Large scale purification of human blood CD34+ cells from cryopreserved peripheral blood stem cells, using a nylon-fiber syringe system and immunomagnetic microspheres.

摘要

Isolation of large numbers of human peripheral blood CD34+ cells could lead to therapeutic applications, including purging of malignant cells from blood cell transplantations, purging of T cells from allogeneic bone marrow, and even blood cell transplantation. This procedure has limitations if there are not sufficient numbers of progenitor cells in the leukapheresis concentrates available for selection after detection of tumor cells in apheresis products.
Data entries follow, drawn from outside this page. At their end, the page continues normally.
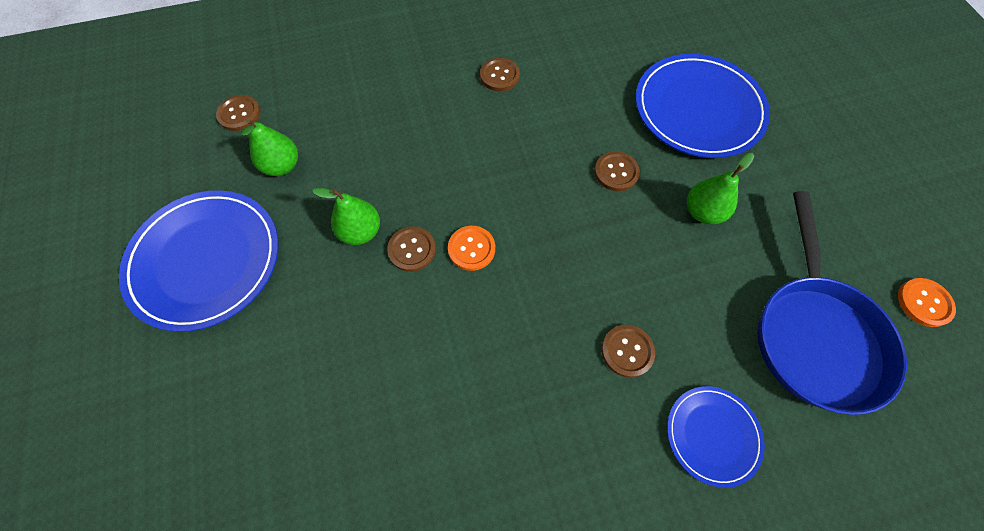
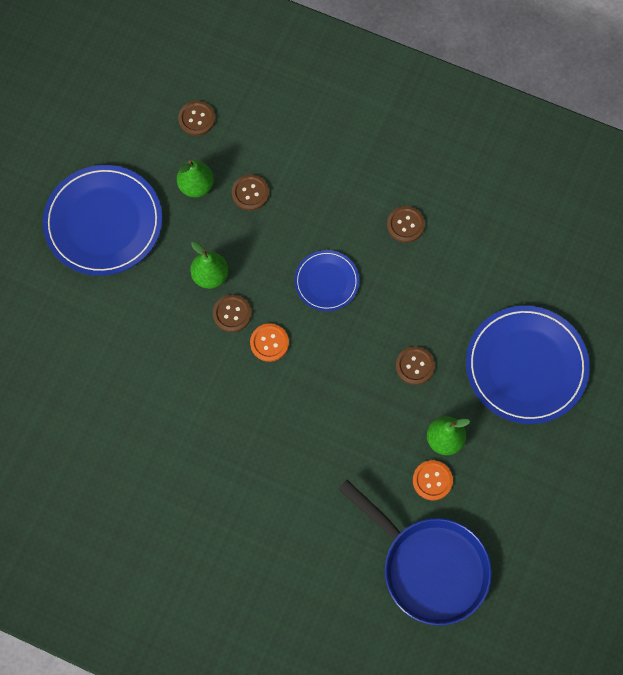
camera: 40 degrees right, 5 degrees up
brown button [601,325,655,378] -> brown button moved to [232,174,269,211]
blue plate [667,386,765,488] -> blue plate moved to [294,250,359,311]
blue pan [757,191,907,415] -> blue pan turned 90 degrees counterclockwise [338,480,492,626]
orange button [898,278,956,327] -> orange button moved to [413,460,453,500]

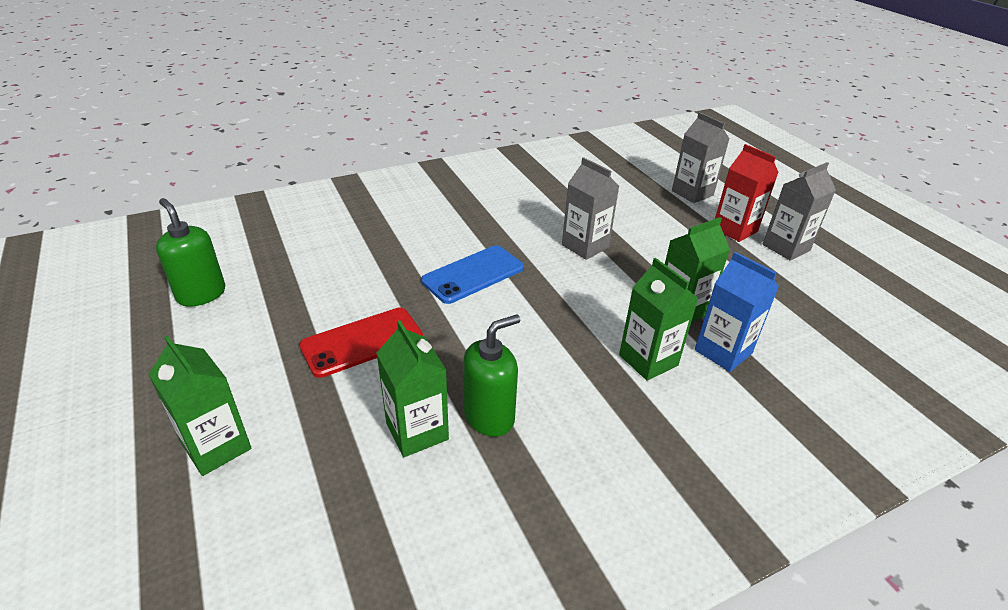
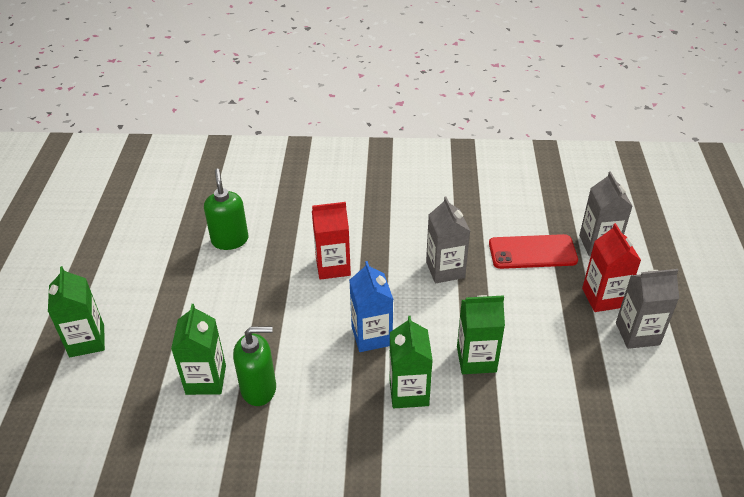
camera: 30 degrees right, 5 degrees up
green soap dispenser [156,198,225,307] -> green soap dispenser moved to [204,169,248,250]
red phone [299,308,423,378] -> red phone moved to [489,234,578,269]
blue phone [421,245,524,304] -> red carton [312,202,351,280]
blue carton [695,252,779,372] -> blue carton moved to [349,261,393,352]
Use of frozen/thawed peripheral blood mononuclear cell (PBMC) samples would make feasible pooling of two or even more stem cell harvests collected at different time points and the total number of CD34+ progenitor cells available would increase. We established an efficient method for purification of CD34+ cells from cryopreserved apheresis products, using a nylon-fiber syringe system and immunomagnetic microspheres. We compared purity, recovery rate and clonogenicity of CD34+ cells purified from fresh (n = 22) and cryopreserved apheresis products (n = 14), using a nylon-fiber syringe system and immunomagnetic microspheres. The purity of CD34+ cells from cryopreserved products was less than that from fresh products (85.9 +/- 14.4% vs 94.6 +/- 10.0%), but the recovery rate of CD34+ cells and colony-forming cells was comparable between fresh and cryopreserved products. One patient underwent grafting with peripheral blood CD34+ cells selected after freezing, with good success. Therefore, these cells are capable of rapidly reconstituting hematopoiesis after high-dose chemotherapy. Bone Marrow Transplantation (2000) 26, 787-793.